/Lzss_Encoder_Cpp

A simple LZSS encoder written in C++ and GTK in Linux.

Primary LanguageC++MIT LicenseMIT

Simple LZSS Encoder

A simple Lempel–Ziv–Storer–Szymanski (LZSS) encoder written in C++ with a GTK GUI.

About

This is a simple application that was written to learn C++, learn GTK, and implement a well-known compression method. This program will take an input file and compress it using an LZSS encoding method.

This has been written, compiled, and tested in Linux.

Use

This program can either be compiled or if you are using ax AMD64 Linux machine, you can run the executable.

When the window opens, click on Choose File to choose the file to encrypt(compress) or decrypt(decompress).

Next, choose the input file.

Once the file is chosen, click on either Encode or Decode.

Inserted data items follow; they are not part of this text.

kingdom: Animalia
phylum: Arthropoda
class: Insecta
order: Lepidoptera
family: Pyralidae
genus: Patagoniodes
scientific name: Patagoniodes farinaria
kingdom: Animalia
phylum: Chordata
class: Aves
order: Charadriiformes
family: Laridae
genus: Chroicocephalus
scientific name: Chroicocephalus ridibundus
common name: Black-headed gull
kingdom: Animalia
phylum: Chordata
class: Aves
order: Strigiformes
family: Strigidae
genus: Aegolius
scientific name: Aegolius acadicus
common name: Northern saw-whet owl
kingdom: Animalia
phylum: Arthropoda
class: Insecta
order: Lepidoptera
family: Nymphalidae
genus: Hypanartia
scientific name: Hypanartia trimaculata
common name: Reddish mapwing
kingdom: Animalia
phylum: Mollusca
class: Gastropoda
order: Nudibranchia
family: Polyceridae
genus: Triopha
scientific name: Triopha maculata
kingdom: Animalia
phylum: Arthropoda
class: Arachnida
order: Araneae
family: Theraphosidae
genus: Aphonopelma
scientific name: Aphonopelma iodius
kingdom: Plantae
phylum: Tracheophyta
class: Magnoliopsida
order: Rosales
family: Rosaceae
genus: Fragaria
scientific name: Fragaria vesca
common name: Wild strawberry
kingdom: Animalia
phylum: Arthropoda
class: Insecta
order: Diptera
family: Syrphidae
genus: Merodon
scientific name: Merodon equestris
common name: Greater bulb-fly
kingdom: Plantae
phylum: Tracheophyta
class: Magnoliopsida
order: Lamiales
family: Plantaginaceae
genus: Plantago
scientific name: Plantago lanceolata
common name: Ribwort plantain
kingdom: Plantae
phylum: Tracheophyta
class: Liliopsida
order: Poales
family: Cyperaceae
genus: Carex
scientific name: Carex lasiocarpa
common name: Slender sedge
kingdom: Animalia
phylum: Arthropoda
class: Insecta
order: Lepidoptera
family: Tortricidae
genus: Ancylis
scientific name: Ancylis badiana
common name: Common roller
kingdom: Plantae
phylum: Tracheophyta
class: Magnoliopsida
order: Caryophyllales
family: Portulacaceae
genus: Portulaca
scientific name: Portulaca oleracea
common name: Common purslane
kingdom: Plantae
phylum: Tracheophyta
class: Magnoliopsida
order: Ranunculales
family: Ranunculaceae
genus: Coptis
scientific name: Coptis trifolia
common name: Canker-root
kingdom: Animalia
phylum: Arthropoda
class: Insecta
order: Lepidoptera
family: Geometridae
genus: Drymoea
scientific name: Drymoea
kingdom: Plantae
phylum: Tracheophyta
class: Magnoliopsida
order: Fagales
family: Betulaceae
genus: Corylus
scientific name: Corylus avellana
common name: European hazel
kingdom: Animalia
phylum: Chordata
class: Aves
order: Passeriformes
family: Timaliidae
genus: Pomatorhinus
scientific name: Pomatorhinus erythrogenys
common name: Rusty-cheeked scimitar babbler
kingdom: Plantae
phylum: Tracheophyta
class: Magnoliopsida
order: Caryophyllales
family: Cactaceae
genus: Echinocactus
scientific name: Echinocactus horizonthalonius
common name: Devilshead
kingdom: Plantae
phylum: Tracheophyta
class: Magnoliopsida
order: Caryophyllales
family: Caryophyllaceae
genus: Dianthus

In the dialog that pops up, choose how you want to save the output file and click Save.

The program will give you a success message once encoding or decoding is complete.

Sample

The below image gives the example of compressing A Tale of Two Cities. The more repetition contained within a file, the better compression that can be accomplished with this method.

LZSS Implementation Particulars

Wikipedia contains information on the basics of LZSS. This program implements an LZSS sceme with a window of 4095 bytes and tokens of up to 15 bytes in size.

Encoding Bits

Since LZSS requires that each byte or group of bytes is preceded by a single bit that says whether it is encoded or not, every chunk of eight bytes or groups of bytes are preceded by a byte that contains the encoding bits for the entire chunk.

Distance/Size

When a byte is not encoded, a single byte represents the next byte to be written to the file. If a byte is encoded, two bytes contain the distance and size information of the encoded data. The first 12 bits of the pair of bytes contains the distance from the current position where the encoded string of bytes begins. Therefore, the program can look back 4095 bytes. The last 4 bits of the pair of bytes contains the size of the encoded string. Therefore, the program can compress strings of up to 15 bytes.

First Byte Second Byte
DDDDDDDD DDDDssss

Null

The presence of a null ('\0', 00000000) in a data bit signals the end of the encoded data.

License

This software is released under the MIT License.